The accounting establishment is contemplating a move that could seriously curtail bank merger activity over time.

The Financial Accounting Standards Board is taking comments through Feb. 15 on a proposal to abolish the pooling form of accounting that is far and away the most popular way to account for banking mergers.

"This would be a major change," said Robert L. Tortoriello, a partner at the New York law firm of Cleary, Gottlieb, Steen & Hamilton.

If it looks like the rule might be adopted within two or three years, which would be fast in the accounting world, "it could drastically accelerate the pace of deals that bankers already have in mind," Mr. Tortoriello said.

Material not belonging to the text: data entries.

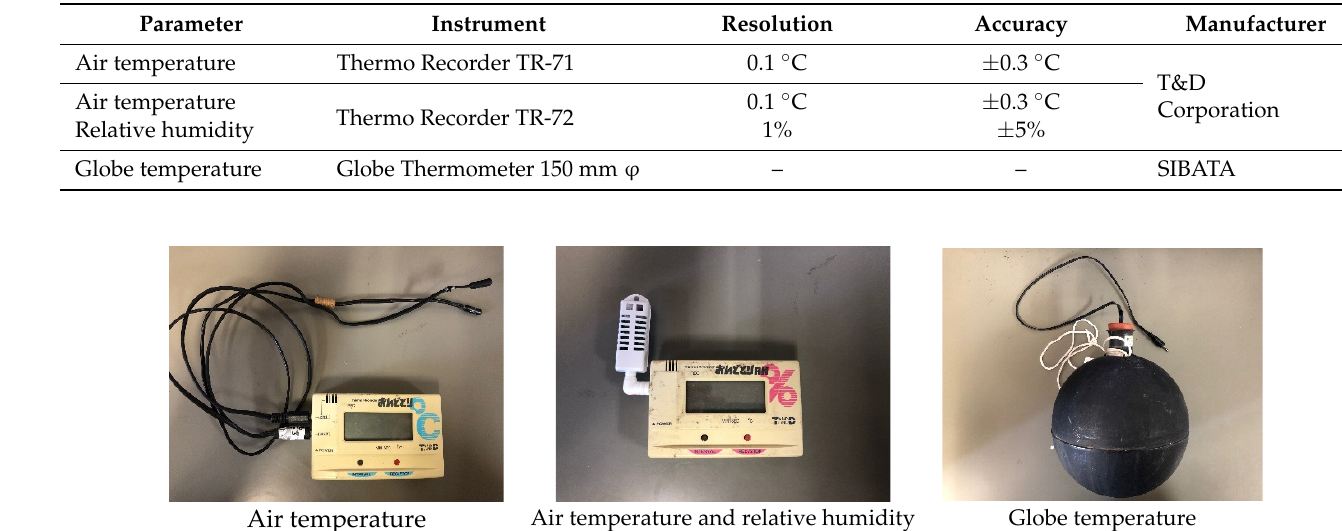
Figure 1. Trends in outdoor temperatures during the study period (August 2010). Table 1. Overview of measurement equipment.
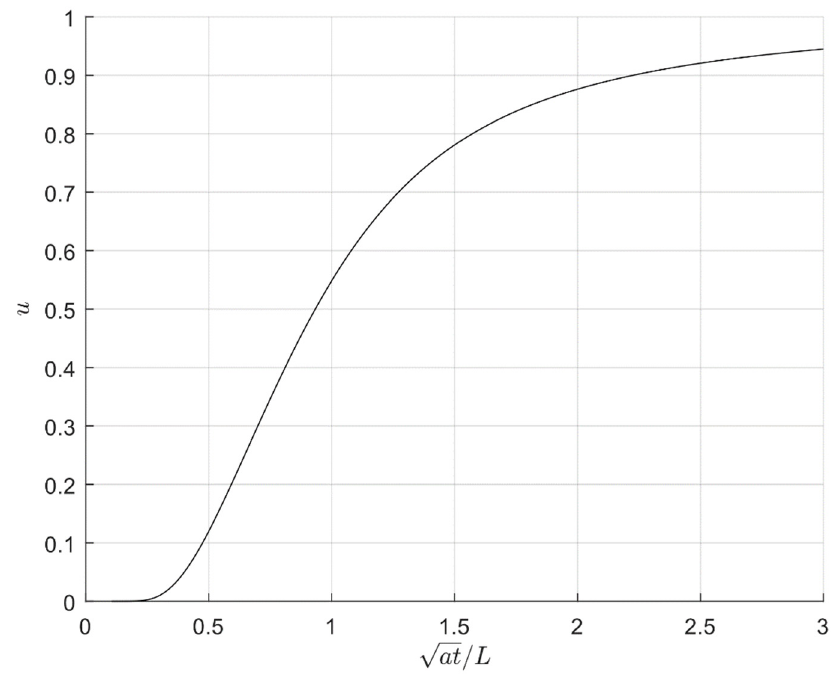
Figure 3. Non-dimensional parameter, u , at the sensor for length L of the rod; the dimensional length √ at √(cid:3028)(cid:3047) is used. L (cid:3013)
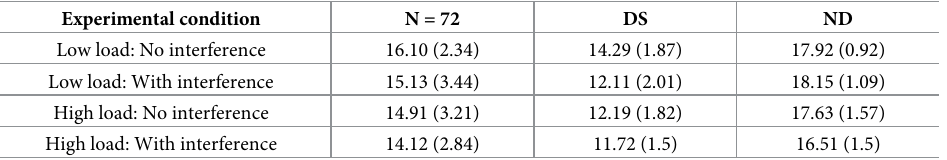
Table 4. Experimental task by load and interference: Mean (standard deviation).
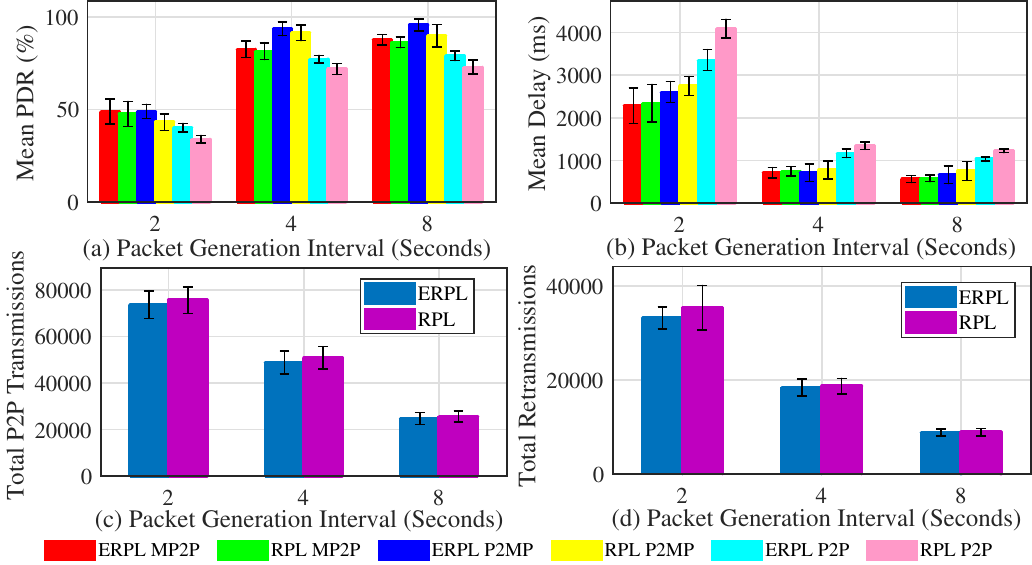
Figure 7. Protocols’ Performances with Different Random Topologies (Gateway at Network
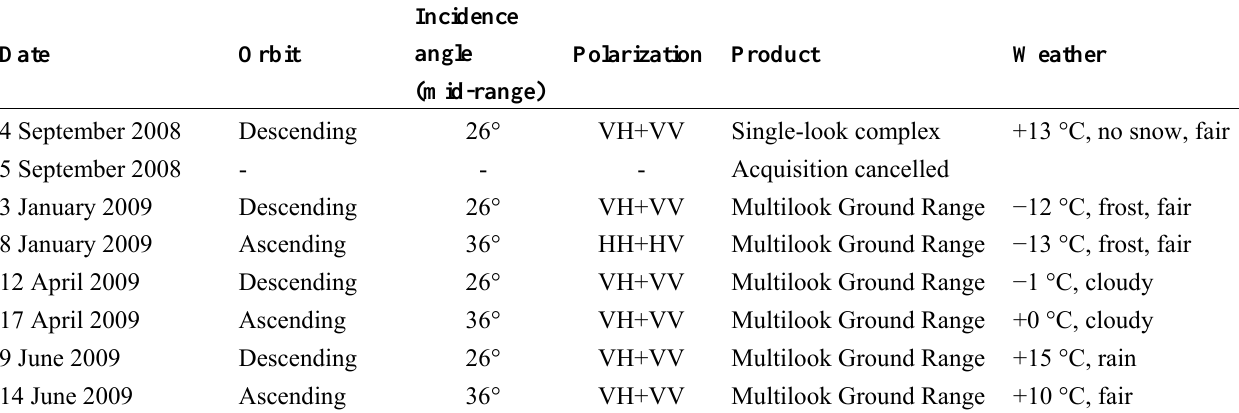
Table 2. TerraSAR-X Stripmap images acquired from the test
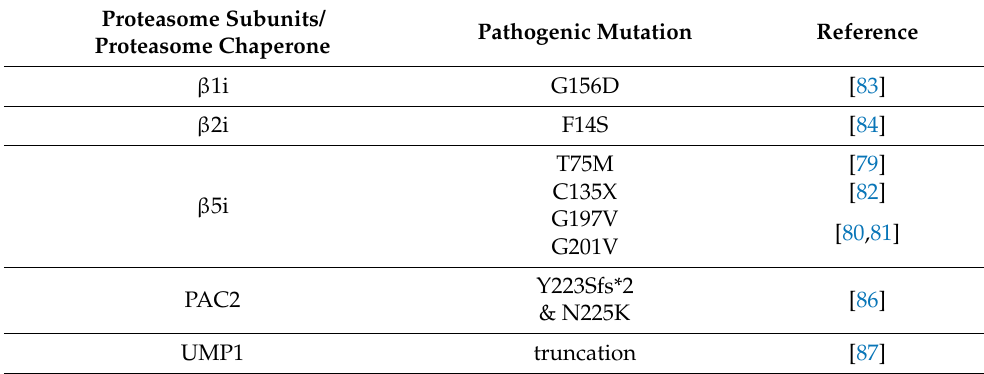
Table 1. Pathogenic mutations in the proteasome subunits and proteasome assembly chaperones. Proteasome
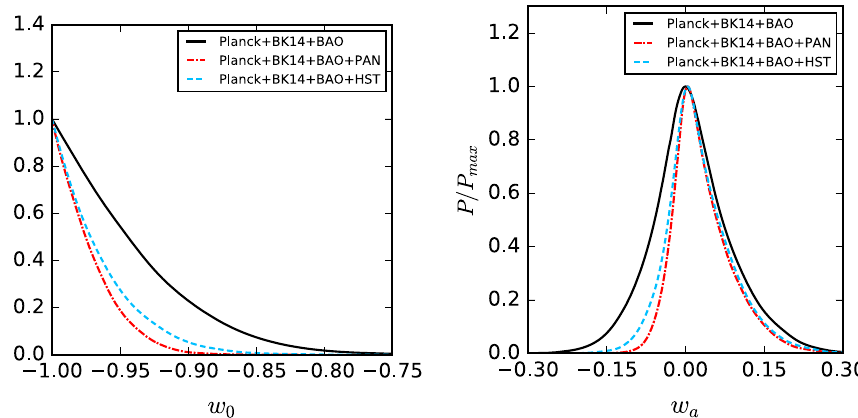
Fig. 4 Comparison of 1-D marginalized posterior distributions for w 0 and w a for different data combinations in NPDDE11+ r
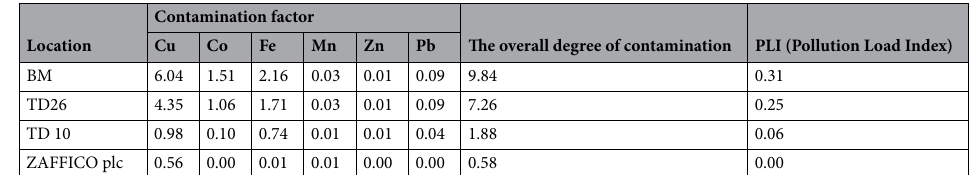
Table 3. Contamination factor, overall degree of contamination, and pollution load index of different heavy metals at BM, TD26, and TD10. The heavy metal concentration in ZAFFICO soil was used as a baseline to calculate the contamination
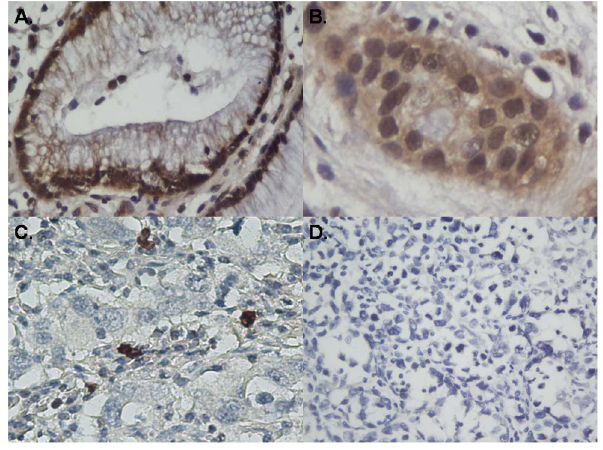
Figure 1. Decreased mRNA expression of GATA3 in gastric cancer tissues as assessed by real time quantitative PCR (n=38, P=0.0014). T=Tumor, N=Normal.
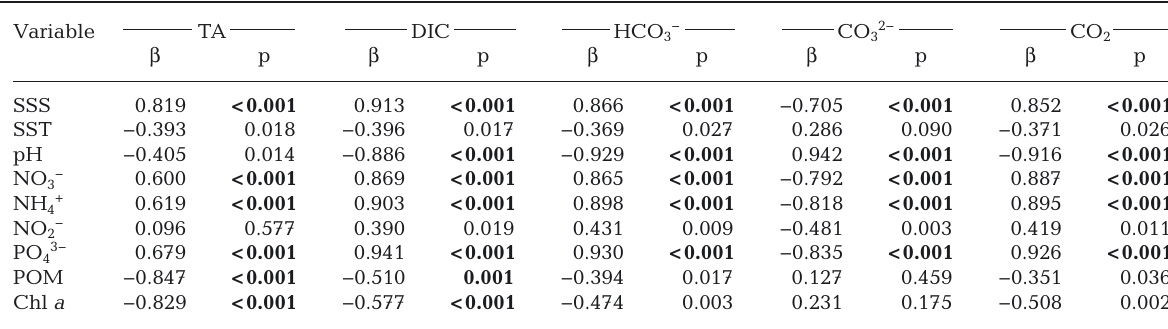
Table 1. Relationship between carbonate system parameters and hydrographic factors using the Pearson correlation test. TA: total alkalinity; DIC: dissolved inorganic carbon; HCO 3− : bicarbonate; CO 32− : carbonate; CO 2 : carbon dioxide; SSS: sea surface salinity; SST: sea surface temperature; NO 3− : nitrate; NH 4+ : ammonium; NO 2− : nitrite; PO 43− : phosphate; POM: particulate or- ganic matter. Values in bold represent significant influences, and significance was defined as the Bonferroni-corrected level of p < 0.00111 (5 carbonate system parameters × 9 hydrographic factors, at the 0.05 level). β is the Pearson correlation coeffi- cient; p is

A new accounting standard "would have a significant impact on the pricing of deals and ultimately would impact deal volume itself," said H. Rodgin Cohen, a partner at the New York law firm of Sullivan & Cromwell.

It is widely believed that the multibillion-dollar megamergers of the recent past simply could not have been accomplished without the ability to do poolings of interest.

In the past three years nearly every major bank deal has been accounted for as a pooling, among them NationsBank Corp.'s merger with BankAmerica Corp., and First Union Corp.'s acquisition of CoreStates Financial Corp.

In a pooling, the assets of the two companies are combined and subsequently reported as if the buyer and seller had previously been one. The values of each company's assets are not repriced.

Under the alternative method for acquisitions, purchase accounting, the price paid above the acquired company's net worth is accounted for as goodwill and must be amortized, or subtracted from the combined company's reported earnings, over as long as 40 years.

Substantial amounts of goodwill can lead to dramatic changes in earnings statements.

For example, Wells Fargo & Co.'s earnings for 1997 were 29% lower than its "cash earnings" because of goodwill charges stemming from its 1996 acquisition of First Interstate Bancorp.

Investors have been cool to banks' cluttering their balance sheets with huge amounts of goodwill and thereby depressing earnings. Since 1995, when the prices of mergers soared, deal-minded bankers have primarily sought pooling treatment.

In 1998, the total value of bank mergers accounted for as poolings was $257.6 billion, according to Sheshunoff Information Services. Purchase deals amounted to only $19.6 billion.

Michael P. Pinto, chief financial officer at M&T Bank Corp. in Buffalo, said pooling harms shareholders because it forces acquiring companies to finance mergers entirely with equity, the most expensive form of capital.

And the accounting profession's standard-setters contend the pooling approach is inferior because it disguises costs incurred from buying others.

"From the point of view of an income statement, poolings are better," said Financial Accounting Standards Board project manager Kim Petrone. "But as to providing information on what the company is doing, some feel purchase is preferable."

Accountants have been contemplating a standard establishing a single method of merger accounting for several years.

Last month, just weeks after Deutsche Bank agreed to buy Bankers Trust Corp., Norwalk, Conn.-based FASB and accounting bodies from Britain, Canada, Australia, and New Zealand unveiled their position that purchase should be the only internationally accepted method of merger accounting.

"Promoting international comparability is part of the board's mission and is a specific goal in the board's strategic plan," said FASB chairman Edmund L. Jenkins.

The FASB move accompanies efforts by the Securities and Exchange Commission to limit poolings.

Since Wells Fargo announced its merger with First Interstate in late 1995, the SEC has made poolings of interests more difficult by limiting companies' ability to repurchase their stock and otherwise manage their capital.

That was an example of attacking merger accounting policies on the fringes, said Mr. Tortoriello of Cleary Gottlieb. "Now they're going for the heart."

As a result, dealmakers say, a buying frenzy could develop in anticipation of an end to the pooling option.

M&T's Mr. Pinto said abolition would force a reassessment of how much acquiring companies have been willing to shell out.

"It will likely take out the pricier deals," the M&T Bank executive said. "People will have to think about what they are paying."